US-Verteidigungsminister Leon Panetta droht den US-Marines, die offenbar die Leichen von afghanischen Männern geschändet haben, mit „maximalen“ Strafen. Das YouTube-Video, auf dem Soldaten dabei zu sehen sind, wie sie auf die Leichen urinieren, hat die Welt schockiert.
Washington.
Mark Kimmitts ohnehin schmale Lippen wurden zum Strich. Als der ehemalige Brigade-General gestern gefragt wurde, was das Schock-Video über Entgleisungen amerikanischer Soldaten in Afghanistan in ihm auslöst, kam Kimmitt nur eine Vokabel in den Sinn: „abstoßend“.
Entlang dieser Sprachwahl bewegten sich den ganzen Tag über Verteidigungs- und Außenministerium in Washington, das Hauptquartier der Internationalen Schutztruppe (Isaf) in Afghanistan und die Regierung Karsai in Kabul. Einhellig verurteilten Sprecher das Gezeigte als „monströs”, „inakzeptabel”, „abscheulich”, „unmenschlich” und „schändlich”. US-Verteidigungsminister Leon Panetta ließ eigens erklären, die Schuldigen würden „maximal zur Verantwortung gezogen”.
Keine Fälschung
So sich denn bewahrheitet, was kaum zu glauben ist. Bis zur Stunde weiß noch niemand wirklich verlässlich, wer und was während des 39 Sekunden lang dauernden Video-Films zu sehen ist, der es über Nacht über den Internet-Kanal YouTube zum globalen Gesprächsthema gebracht hat: Mutmaßlich vier US-Elitesoldaten einer Scharfschützen-Einheit in Kampfmontur, zu erkennen an den Waffen und Helmen, stehen über den Leichen von drei am Boden liegenden mutmaßlich afghanischen Männern, einer davon mit blutgetränktem Hemd – und verrichten wie auf Kommando ihre Notdurft. Ein Soldat spricht von “goldener Dusche”. Dazu hört man Sätze wie: „Einen schönen Tag noch, Kumpel” und leises Gelächter.
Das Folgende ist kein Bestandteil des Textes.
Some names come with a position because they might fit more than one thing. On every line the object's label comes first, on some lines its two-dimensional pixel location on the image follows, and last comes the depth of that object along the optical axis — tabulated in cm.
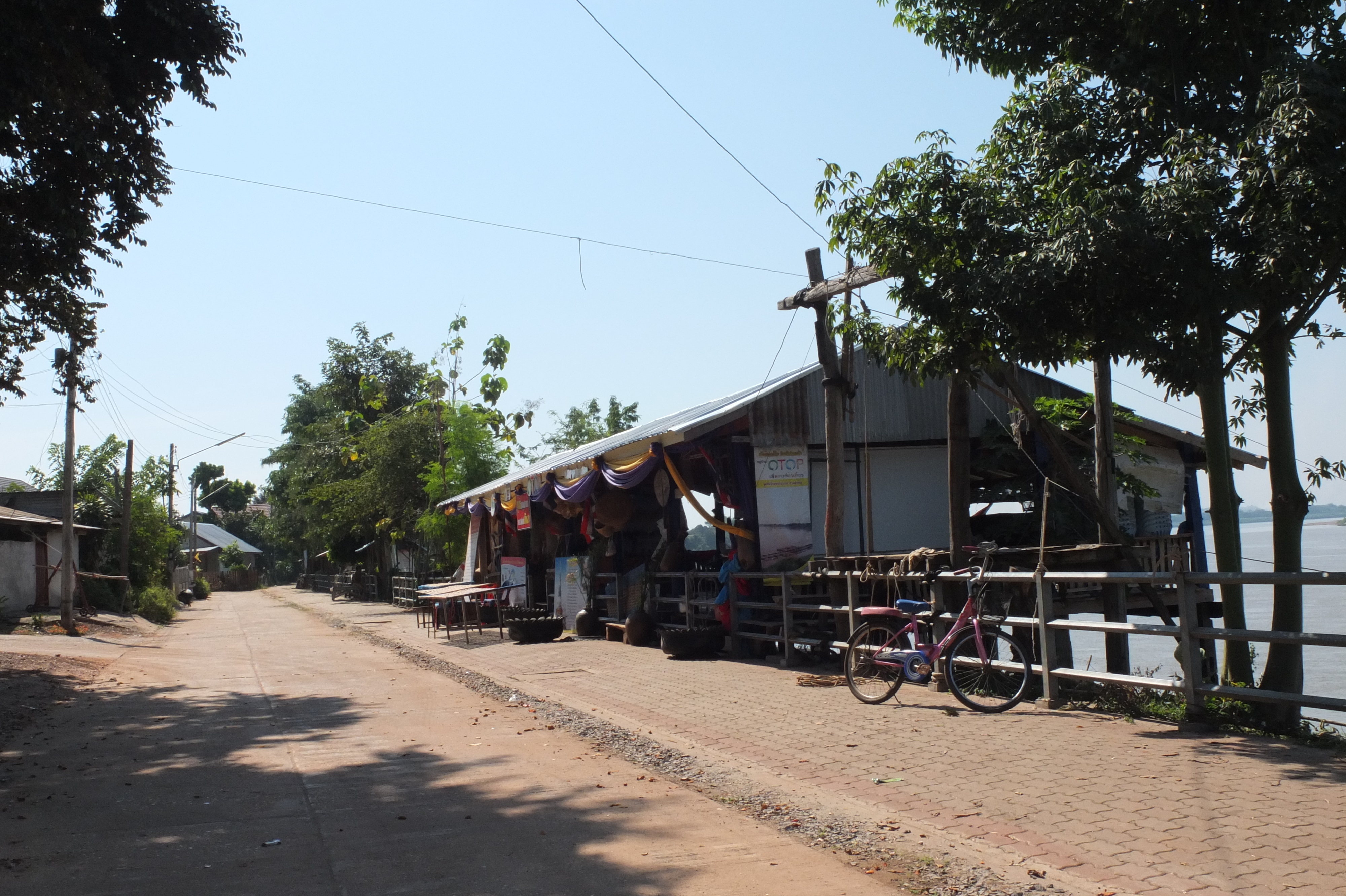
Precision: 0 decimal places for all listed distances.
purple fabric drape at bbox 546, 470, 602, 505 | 1744
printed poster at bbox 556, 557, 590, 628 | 1995
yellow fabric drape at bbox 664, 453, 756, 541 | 1507
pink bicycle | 962
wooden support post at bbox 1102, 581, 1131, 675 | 938
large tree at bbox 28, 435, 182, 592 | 3653
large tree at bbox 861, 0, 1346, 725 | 714
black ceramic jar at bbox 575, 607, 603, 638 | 1912
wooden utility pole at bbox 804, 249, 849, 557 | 1388
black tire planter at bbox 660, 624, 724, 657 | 1460
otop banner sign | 1535
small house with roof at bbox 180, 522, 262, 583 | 8488
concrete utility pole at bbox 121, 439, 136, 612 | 3431
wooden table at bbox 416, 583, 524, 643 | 2008
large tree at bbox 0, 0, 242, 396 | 1017
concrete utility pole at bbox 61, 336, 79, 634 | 2472
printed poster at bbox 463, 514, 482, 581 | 2792
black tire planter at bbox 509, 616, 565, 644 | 1866
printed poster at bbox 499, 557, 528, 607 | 2372
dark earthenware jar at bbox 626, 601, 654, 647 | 1694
Wann und wo das verstörende Video entstanden ist, ob die Toten feindliche Kämpfer oder Zivilisten waren, ist ab sofort Gegenstand einer umfänglichen Untersuchung, wie Pentagon-Sprecher John Kirby sagte. Erste Zweifel, es könne sich vielleicht um einen „Fake” – eine Fälschung – handeln, um eine mit digitalen Mitteln gebastelte Illusion, haben sich im Laufe des Tages in Luft aufgelöst. Inoffiziell hieß es am Mittag aus gut informierten Sicherheitskreisen, die im Video gezeigten Marines, von denen zurzeit noch 20.000 am Hindukusch im Einsatz sind, stammten voraussichtlich wirklich aus einer in Camp Lejeune/North Carolina stationierten Einheit, die bis zum vergangenen Herbst im Süden Afghanistans war. Den Männern und dem, der sie gefilmt hat, drohen empfindliche Strafen vor der Militärgerichtsbarkeit.
Vergleichsweise zurückhaltend reagierten die Taliban. Ein Sprecher nannte den Vorgang zwar „barbarisch”, allerdings hätten die amerikanischen Truppen bereits bei weitem grausamere Dinge getan. Er spielte damit unter anderem auf öffentlich gewordene Fotos von zwei US-Soldaten vom März 2011 an, die stolz und lächelnd mit ihrem toten Opfer, einem Jungen, posierten. Sie gehörten wie der Obergefreite Jeremy Morlock zu einem „Kill-Team“, das zwischen Januar und Frühsommer 2010 aus reiner Mordlust etliche afghanische Zivilisten erschossen und danach die Leichen bestialisch geschändet haben soll.
Gefahr für Truppen
Auswirkungen auf die von der Regierung Obama seit Wochen im Stillen vorangetriebenen Gespräche mit Taliban-Vertretern, mit dem Ziel, sie künftig an der Macht in Kabul zu beteiligen, seien durch die jüngsten Vorkommnisse vorläufig nicht zu befürchten, sagte der Sprecher der Aufständischen und kündigte an, dass die Taliban der Gewalt gegen die US-Truppen nicht abschwören würden. Die bekannteste muslimische Bürgerrechtsorganisation in Amerika, Cair, erklärte, das im Video gezeigte Verhalten sei „völlig unziemlich für Mitglieder des amerikanischen Militärs”, es könne künftig Soldaten und Zivilisten in Afghanistan in große Gefahr bringen.